Gayle: He says, “It was like a full-time job.” I mean, he had one girl for lunch and another one for coffee. It was just crazy, right?
Dax: I had no idea how much time or energy dating took. When moving back to Hawaii after the divorce, I didn’t feel ready for it. The last time that I was single, the Twin Towers were still standing. But I learned so much about myself and met a lot of incredible people. And then the culmination with my girlfriend, Cat. She checks off boxes I didn’t even know I had.
Beck: Have you guys been sounding boards for each other with dating?
Dax: Gayle has been separated for six, seven years.
Gayle: Officially divorced for two, maybe three—I can’t remember.
Dax: Gayle was a mainstay for me. I’d have the date, and the next day I’d jump in the water and tell her all about it. She was constantly giving me feedback and support.
She asked me to help set up her own dating profile. She had never done online dating before.
Gayle: Well, we’d fill in the whole thing, we’d select the photo, and he’d say, “Okay, let’s submit.” And my finger wouldn’t know how to. To this day, I haven’t pressed the button. My sons are in their 40s, and I have four grandchildren, and I have surfing, neighbors, and friends. I, maybe, am too content to work hard for something more. What is it you told me? That I can have it all.
Dax: You’ve got such an incredible life, and you just want somebody to share it with on terms that work for you. And that’s out there.
Gayle’s got this wonderful family and this incredible home. To go into Gayle’s home is to be surrounded by shells that she’s collected on her travels. She’s always planning her next big trip. Gayle’s an artist; she does embroidery. She’s got these adorable little tapestries. She’s stitched for me; she stitches for our friends. These are artifacts of just a life that is so well lived. She’s got this wonderful community of friends, she's active … It’s inspiring. I tell my friends about Gayle, and they say, “I want to live that life,” and they’re not talking about being retired.
Gayle: This is not to take away from his relationship with Cat, which I just think is wonderful for him, and for me to see.
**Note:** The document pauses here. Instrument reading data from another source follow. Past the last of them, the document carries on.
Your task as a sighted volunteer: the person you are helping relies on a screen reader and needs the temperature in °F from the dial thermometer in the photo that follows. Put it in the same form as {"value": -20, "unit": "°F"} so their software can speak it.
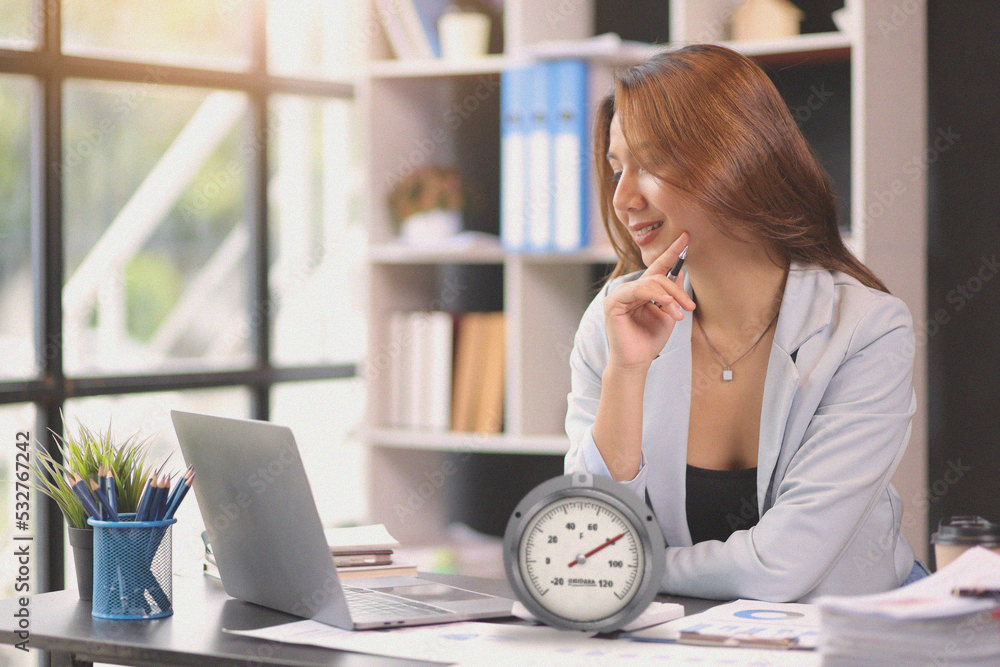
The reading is {"value": 80, "unit": "°F"}
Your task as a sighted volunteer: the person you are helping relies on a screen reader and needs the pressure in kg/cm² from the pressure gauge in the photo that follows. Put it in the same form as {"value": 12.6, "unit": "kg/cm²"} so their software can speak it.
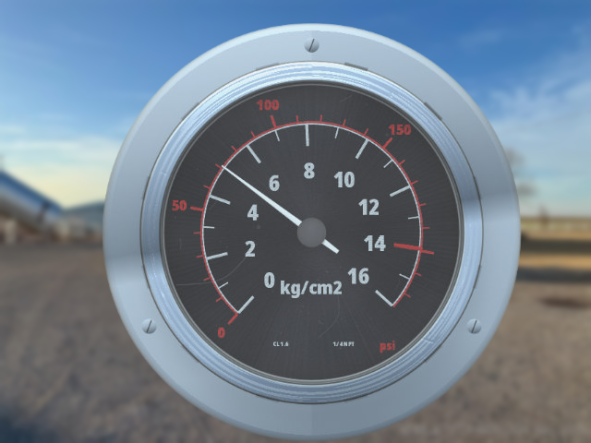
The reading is {"value": 5, "unit": "kg/cm²"}
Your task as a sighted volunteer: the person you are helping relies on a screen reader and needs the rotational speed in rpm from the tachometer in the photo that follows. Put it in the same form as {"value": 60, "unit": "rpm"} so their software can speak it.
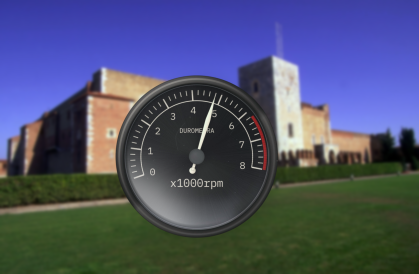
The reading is {"value": 4800, "unit": "rpm"}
But once, long ago, I said to him, “God, Dax, I wish you were 30 or 40 years older.” And he said to me, “No, I wish you were 30 or 40 years younger.”
Dax: Ideally, we’d both be 30.
Gayle’s values—a lot of love, a lot of community—tie us together. How to treat people well, how to take care of yourself, how to take care of others, appreciating art.
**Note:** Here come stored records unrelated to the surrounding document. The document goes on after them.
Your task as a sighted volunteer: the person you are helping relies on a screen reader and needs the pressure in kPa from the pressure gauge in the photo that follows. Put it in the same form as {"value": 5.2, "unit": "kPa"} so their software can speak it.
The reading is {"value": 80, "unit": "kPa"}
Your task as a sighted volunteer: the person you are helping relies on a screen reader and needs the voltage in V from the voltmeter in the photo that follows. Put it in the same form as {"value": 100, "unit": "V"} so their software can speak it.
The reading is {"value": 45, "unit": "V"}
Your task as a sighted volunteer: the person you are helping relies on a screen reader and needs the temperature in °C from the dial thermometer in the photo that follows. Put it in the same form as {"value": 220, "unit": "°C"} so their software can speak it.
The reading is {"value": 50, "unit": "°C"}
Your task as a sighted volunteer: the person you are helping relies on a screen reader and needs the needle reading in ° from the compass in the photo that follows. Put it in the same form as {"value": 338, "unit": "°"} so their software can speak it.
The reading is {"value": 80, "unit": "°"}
I always have my students journal in class. One prompt that I give them is Write about a time that you put yourself in an uncomfortable situation on purpose, and what did you get out of it? And I give them some context. I talk about Gayle and dating and the idea that you’re always learning, always growing. There’s always a chance to put yourself out there. Gayle is inspiring to me, and she’s inspiring to my students. You don’t have to stop learning; you don’t have to stop growing; you don’t have to stop adventuring.
Gayle’s not just special to me. Everybody I introduce her to is in love with her. It’s such an easy friendship in that way.
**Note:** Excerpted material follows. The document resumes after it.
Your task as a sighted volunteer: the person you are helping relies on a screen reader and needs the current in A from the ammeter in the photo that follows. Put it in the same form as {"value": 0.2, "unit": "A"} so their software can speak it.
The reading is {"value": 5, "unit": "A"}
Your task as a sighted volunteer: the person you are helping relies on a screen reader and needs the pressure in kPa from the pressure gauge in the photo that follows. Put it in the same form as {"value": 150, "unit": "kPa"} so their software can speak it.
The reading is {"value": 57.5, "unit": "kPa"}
Gayle: You can see how he supports me. He puts this halo or crown on me, and that builds my confidence in myself. It makes aging not something to worry about but something that he respects. He aspires to live the life I lead. So I just keep going in that direction, buoyed by the love of a friend like that.
Beck: It seems like surfing is a pretty solitary, individual sport. Does it feel natural to build a community around something like that? Or do you feel like it takes work and intention?
Dax: For me, the community was already there. I never felt like I did it myself. I can definitely see how you would say surfing is an individual, even isolating sport. But there’s always a community. If you’re willing and looking to connect with people out in the water, there will always be people out in the water willing to connect with you.
Gayle: When you catch the wave, it definitely is an individual thing. But somebody’s always watching you and cheering you on. In between waves, you’re sitting there and you don’t even have to talk. There’s the sky, the endless horizon, sometimes a rainbow over the lighthouse at Diamond Head. Just sit there with somebody.
Dax: I’ve had so many special experiences out on the water, and so few of them feel isolating.